Tuesday, Jan.9,2018  3 P.M.

GFS points to snow Friday night!

Here’s the latest prediction from the GFS 2.5 km model:

Looks exciting, doesn’t it?  But don’t get too excited yet.  This prediction is definitely an outlier, at least so far.  The GFS ensemble shows(a group of GFS models run under slightly different starting conditions) shows a wide range of possible solutions for this future storm.  The Euro and Canadian models also are much lower with their forecasts.  But, it’ll fun to see how it develops this week.



Quick update

Sun., Jan 7, 2018

The short term models have, as expected, all gone to a forecast for the Louisville area which consists of almost all rain tonight and tomorrow morning AND  a few periods of sleet/snow mixed in.  But, essentially we’re just looking a a rain situation locally as temperatures remain above freezing all night.

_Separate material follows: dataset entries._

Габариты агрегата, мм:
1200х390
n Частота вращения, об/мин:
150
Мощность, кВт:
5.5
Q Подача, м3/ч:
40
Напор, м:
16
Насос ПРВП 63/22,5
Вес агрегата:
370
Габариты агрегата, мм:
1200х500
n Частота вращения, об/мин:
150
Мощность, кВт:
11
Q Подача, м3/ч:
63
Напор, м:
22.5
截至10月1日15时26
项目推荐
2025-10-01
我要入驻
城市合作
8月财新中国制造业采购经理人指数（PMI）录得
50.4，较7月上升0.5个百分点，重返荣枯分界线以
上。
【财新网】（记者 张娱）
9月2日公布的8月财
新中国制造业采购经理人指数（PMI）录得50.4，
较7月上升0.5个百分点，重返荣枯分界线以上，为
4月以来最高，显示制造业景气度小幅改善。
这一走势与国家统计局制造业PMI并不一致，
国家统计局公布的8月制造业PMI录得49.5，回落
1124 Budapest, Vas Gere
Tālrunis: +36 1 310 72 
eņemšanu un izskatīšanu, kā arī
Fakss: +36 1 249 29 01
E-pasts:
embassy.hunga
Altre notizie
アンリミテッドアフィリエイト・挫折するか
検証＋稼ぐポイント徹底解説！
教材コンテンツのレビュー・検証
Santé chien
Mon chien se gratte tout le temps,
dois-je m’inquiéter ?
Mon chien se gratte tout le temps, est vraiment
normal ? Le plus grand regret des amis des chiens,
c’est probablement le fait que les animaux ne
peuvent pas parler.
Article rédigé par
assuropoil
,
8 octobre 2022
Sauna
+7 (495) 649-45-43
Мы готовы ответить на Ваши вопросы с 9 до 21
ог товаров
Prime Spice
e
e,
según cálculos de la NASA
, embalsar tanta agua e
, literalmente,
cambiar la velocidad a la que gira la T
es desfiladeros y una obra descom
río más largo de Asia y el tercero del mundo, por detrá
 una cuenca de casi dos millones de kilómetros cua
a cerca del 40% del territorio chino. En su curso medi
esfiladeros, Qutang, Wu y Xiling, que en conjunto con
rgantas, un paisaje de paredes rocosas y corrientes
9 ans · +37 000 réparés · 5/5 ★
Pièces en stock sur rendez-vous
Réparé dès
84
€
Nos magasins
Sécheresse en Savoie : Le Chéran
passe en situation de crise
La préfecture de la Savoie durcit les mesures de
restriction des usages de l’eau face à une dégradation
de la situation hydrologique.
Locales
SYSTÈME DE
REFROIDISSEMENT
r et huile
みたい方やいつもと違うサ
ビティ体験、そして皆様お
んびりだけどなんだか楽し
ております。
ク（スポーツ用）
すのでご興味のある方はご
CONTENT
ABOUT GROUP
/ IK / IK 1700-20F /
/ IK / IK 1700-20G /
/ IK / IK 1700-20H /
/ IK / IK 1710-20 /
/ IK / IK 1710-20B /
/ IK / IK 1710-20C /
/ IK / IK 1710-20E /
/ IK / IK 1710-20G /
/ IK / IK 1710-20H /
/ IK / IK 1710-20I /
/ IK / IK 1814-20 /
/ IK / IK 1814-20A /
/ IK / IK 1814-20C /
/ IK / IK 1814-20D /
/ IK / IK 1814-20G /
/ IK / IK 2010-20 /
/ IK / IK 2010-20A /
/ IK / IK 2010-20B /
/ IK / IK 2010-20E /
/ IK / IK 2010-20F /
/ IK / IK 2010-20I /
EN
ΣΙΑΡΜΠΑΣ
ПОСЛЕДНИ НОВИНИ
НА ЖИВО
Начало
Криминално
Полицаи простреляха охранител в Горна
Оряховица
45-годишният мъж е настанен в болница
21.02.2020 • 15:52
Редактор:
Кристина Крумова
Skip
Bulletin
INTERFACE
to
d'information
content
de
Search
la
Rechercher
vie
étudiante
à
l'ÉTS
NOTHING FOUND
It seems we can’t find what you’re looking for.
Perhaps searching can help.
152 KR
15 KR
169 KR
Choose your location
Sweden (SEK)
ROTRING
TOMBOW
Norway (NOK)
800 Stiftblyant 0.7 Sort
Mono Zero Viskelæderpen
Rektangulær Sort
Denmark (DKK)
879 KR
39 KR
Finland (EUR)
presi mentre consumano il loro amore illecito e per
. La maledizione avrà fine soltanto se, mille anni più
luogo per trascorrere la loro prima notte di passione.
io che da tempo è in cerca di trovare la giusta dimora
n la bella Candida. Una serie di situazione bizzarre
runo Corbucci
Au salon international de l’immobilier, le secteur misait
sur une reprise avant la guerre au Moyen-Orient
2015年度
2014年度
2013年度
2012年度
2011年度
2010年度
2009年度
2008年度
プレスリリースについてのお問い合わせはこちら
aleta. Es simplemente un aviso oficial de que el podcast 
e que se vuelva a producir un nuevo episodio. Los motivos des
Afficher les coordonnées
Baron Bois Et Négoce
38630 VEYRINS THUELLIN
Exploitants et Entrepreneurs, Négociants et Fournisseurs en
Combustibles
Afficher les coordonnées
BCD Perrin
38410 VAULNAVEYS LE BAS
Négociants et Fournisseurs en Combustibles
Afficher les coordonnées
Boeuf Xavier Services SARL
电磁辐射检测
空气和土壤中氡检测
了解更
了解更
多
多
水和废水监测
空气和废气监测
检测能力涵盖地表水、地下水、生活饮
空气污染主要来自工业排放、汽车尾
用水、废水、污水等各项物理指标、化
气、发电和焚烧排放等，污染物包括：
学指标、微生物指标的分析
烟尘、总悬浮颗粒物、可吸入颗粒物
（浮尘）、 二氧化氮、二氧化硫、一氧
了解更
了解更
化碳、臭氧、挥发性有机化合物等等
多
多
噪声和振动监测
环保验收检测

Doesn’t look like the NWS has given up on its icy prediction yet.

What’s going to happen tonight?

Sunday, January 7, 2018

Which precipitation type will dominate tonight?

Forecasts have been calling for snow and/or sleet and/or freezing rain and/or rain for tonight and Monday morning for several days now.  But, as we get closer to the event, the actual sequence of events seems to be coming into clearer focus.  The computer models are still quite varied – I’ve just looked at five different models and the results still are different.  One says mostly snow, another says mostly freezing rain/sleet, two say about a fifty-fifty split between icy types and rain, while another one predicts mostly plain old liquid rain.

So that aspect of the models doesn’t provide much help.  So maybe it’s time to put a little common sense human forecasting to work.  One thing the models do agree on is surface temperatures.  In general, they all hold surface temperatures above freezing overnight and tomorrow.  Thus, any icy precipitation that mixes in should melt on roadways.  Concrete sidewalks and roadways could get a bit icy late this evening.  Once precipitation begins this evening, temperatures will drop  few degrees for an hour or two.  During that time we’ll see our best chance for icy precipitation mixing in with rain.  After midnight, by far the dominant feature will be rain as temperatures rise into the mid to upper 30’s by morning.

So, summary, when all is over, this system should cause only a few, if any, problems for the Louisville area any all roads should be fine (although wet) for rush hour.  However, north and northeast of Louisville more ice will mix in, especially those areas which still have some snow on the ground.  Numerous road problems are likely in these areas.

Can Nate help us?

Friday, Oct. 6, 2017  11 A.M.

Recent changes cast doubt on current forecast.

This morning’s GFS model run has pushed Nate’s path farther east than the current forecast implies.  If this works out, and it likely will, our local hopes for some very beneficial rain this weekend are dimming.  Current official forecast calls for widespread 1″-2″ rainfall over our area late tomorrow into Sunday.  Forecast  changes this morning would indicate our rainfall will probably be less than half that of the current forecast.

As it looks now, we should get at least some rain this weekend, but not enough to take much of a bite out of our growing drought conditions.  A quarter to half an inch would be nice, but I’m getting the feeling I may be too optimistic.